The good news is, you can use summer’s extra sunshine to keep your body’s natural rhythms in sync and get the right amount of shut-eye.

The connection between sunshine and sleep

“Summer doesn’t have to be unfriendly to sleep,” writes clinical psychologist and sleep disorder specialist Michael J. Breus, PhD. “If you follow a few simple strategies, you can not only protect your sleep this summer but actually arrive at Labor Day better rested than you were in June.”

It may at first seem counterintuitive that spending time in the bright sunshine will help you sleep better at night. But research shows that exposure to natural light, particularly in the morning, is in fact linked to better sleep—and lower levels of stress.“This is true year-round, but it’s never easier to get consistent exposure to morning sunlight than during the summer months,” notes Breus.

It’s good for kids too. “Getting them outdoors for a first-thing-in-the-morning dose of sun can help make them more ready to fall asleep at bedtime,” Breus explains. “That’s a family-wide sleep win.”

You might start to think of the sun as Mother Nature’s medicine chest in the sky when you consider its many benefits.

Basking in the sunshine is the most effective way to get vitamin D, which is necessary for keeping your bones, immune system, eyes, and metabolism in tip-top condition. Sunshine also boosts serotonin, the brain’s “happy hormone,” which can lift your mood.

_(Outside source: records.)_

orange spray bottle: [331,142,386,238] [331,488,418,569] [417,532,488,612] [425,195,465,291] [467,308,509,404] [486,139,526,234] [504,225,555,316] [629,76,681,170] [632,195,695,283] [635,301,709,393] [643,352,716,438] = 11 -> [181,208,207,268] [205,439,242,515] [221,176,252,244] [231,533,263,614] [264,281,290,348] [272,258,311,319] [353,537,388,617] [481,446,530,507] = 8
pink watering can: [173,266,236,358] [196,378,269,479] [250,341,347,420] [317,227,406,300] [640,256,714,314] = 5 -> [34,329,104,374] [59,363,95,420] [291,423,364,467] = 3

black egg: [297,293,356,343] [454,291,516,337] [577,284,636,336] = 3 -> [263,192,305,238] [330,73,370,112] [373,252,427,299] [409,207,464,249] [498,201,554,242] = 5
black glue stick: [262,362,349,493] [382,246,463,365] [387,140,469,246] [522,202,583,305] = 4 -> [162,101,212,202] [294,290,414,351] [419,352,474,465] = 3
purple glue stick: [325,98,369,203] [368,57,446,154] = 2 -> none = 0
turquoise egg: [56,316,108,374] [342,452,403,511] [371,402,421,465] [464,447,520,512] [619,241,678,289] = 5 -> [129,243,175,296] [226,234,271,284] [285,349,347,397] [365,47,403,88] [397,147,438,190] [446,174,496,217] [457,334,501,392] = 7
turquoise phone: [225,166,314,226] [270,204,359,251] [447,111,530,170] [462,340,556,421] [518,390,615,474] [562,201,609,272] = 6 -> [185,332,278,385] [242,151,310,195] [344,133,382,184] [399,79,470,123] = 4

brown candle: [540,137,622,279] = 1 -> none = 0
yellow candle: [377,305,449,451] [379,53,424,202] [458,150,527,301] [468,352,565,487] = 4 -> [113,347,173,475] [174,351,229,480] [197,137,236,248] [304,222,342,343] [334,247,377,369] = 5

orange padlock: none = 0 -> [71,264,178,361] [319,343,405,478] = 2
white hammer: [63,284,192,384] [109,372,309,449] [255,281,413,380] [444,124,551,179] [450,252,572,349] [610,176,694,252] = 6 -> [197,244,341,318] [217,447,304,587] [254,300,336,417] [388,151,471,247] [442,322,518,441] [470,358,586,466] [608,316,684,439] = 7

Serotonin, in turn, is a precursor of melatonin (a.k.a. the “sleep hormone”), meaning that after the sunshine stimulates your body’s production of serotonin in the morning, it will be converted into melatonin that helps you sleep that night. Studies suggest that without a solid daily dose of sunshine, you don’t produce optimal levels of melatonin.

Related: How to sleep cool this summer—and save money on your energy bill

How to get more sunshine for better sleep

One of the best ways to keep your circadian rhythm regulated and your sleep schedule on track is to get sun exposure in the morning. A study published in the journal Holistic Nursing Practice found that participants who were exposed to the sun between the hours of 8 and 10 a.m. for five days had improved sleep quality.

Because this works only if your skin is directly exposed to the sun, you’ll want to skip the sunscreen. That means you should limit the amount of time you spend outside to what your particular skin tone and type can tolerate—five to 30 minutes, tops.

According to a study published in the journal Science of the Total Environment, you can get the recommended daily dose of vitamin D (600 international units, also known as IU, for adults up to age 70 and 800 IU for adults over age 70) in just seven minutes during July. A walk around the block before heading to the office could feasibly get the job done.

Another way to reap the sleep benefits of sunshine this season? Go camping. Researchers at the University of Colorado, Boulder, have found that a weekend-long camping outing—with only sunshine by day and firelight by night—can reset one’s internal clock and elevate melatonin production.

One thing you want to avoid, though, is overexposure to artificial light at night. “Summer is an extra-important time to limit the additional light sources you’re exposed to at night,” says Breus. The extended daylight this time of year can lead to a delay in melatonin production and in turn make it harder to fall asleep, and adding artificial light—such as the blue light emitted from your phone—into the mix too close to bedtime can exacerbate this problem.

The National Sleep Foundation recommends keeping your phone away from you while you sleep and steering clear of all artificially lit screens immediately before you hit the sheets—good habits to practice year-round.